▶ _RECORDS TO PROCESS_:
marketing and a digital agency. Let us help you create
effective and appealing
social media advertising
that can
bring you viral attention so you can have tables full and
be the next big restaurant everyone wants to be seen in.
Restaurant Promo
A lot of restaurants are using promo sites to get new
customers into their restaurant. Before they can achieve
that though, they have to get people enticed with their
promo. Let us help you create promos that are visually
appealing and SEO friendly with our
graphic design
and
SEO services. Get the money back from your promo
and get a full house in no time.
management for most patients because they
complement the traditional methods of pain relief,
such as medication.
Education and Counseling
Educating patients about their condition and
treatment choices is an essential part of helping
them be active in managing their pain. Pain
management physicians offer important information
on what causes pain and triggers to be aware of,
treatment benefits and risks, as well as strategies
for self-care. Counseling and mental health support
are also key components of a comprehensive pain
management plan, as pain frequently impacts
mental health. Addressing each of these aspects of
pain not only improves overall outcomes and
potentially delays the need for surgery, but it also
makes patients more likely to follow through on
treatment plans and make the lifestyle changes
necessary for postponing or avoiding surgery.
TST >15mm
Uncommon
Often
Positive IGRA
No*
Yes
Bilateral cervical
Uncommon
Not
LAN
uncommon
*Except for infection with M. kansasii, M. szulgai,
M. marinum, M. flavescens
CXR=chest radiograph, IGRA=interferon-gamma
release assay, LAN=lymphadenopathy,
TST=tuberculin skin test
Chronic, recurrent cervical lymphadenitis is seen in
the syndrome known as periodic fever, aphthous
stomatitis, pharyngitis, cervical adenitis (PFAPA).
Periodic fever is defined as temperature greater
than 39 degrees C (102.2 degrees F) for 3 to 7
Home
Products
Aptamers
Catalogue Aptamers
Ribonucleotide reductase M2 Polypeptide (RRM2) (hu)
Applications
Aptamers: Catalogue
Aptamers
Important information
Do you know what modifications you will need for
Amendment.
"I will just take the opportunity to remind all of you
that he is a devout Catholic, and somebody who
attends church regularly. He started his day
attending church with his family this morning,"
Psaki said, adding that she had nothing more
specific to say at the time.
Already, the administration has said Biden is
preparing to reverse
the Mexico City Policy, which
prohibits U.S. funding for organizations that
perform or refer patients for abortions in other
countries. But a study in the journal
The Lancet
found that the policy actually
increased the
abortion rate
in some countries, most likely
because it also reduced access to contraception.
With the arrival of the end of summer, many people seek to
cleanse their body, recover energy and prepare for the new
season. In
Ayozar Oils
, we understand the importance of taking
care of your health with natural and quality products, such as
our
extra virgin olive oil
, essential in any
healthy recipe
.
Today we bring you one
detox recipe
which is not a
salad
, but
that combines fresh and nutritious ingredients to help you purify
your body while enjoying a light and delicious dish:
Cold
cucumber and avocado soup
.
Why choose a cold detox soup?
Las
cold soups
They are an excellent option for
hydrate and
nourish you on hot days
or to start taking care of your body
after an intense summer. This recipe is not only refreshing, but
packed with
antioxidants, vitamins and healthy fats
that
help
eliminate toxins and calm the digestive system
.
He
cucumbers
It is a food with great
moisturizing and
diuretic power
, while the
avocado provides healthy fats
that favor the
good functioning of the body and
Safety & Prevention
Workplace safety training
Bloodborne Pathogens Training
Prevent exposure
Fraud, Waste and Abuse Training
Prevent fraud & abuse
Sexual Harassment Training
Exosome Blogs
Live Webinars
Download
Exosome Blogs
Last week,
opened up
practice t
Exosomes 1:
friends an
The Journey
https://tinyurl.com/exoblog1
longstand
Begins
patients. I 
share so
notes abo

▶ _TASK REQUIREMENTS_: Copy, exactly and only, the lines above that begin with the one containing "management for most patients because they" and finish with the one containing "pain not only improves overall outcomes and".

▶ _FINISHED EXERCISE_:
management for most patients because they
complement the traditional methods of pain relief,
such as medication.
Education and Counseling
Educating patients about their condition and
treatment choices is an essential part of helping
them be active in managing their pain. Pain
management physicians offer important information
on what causes pain and triggers to be aware of,
treatment benefits and risks, as well as strategies
for self-care. Counseling and mental health support
are also key components of a comprehensive pain
management plan, as pain frequently impacts
mental health. Addressing each of these aspects of
pain not only improves overall outcomes and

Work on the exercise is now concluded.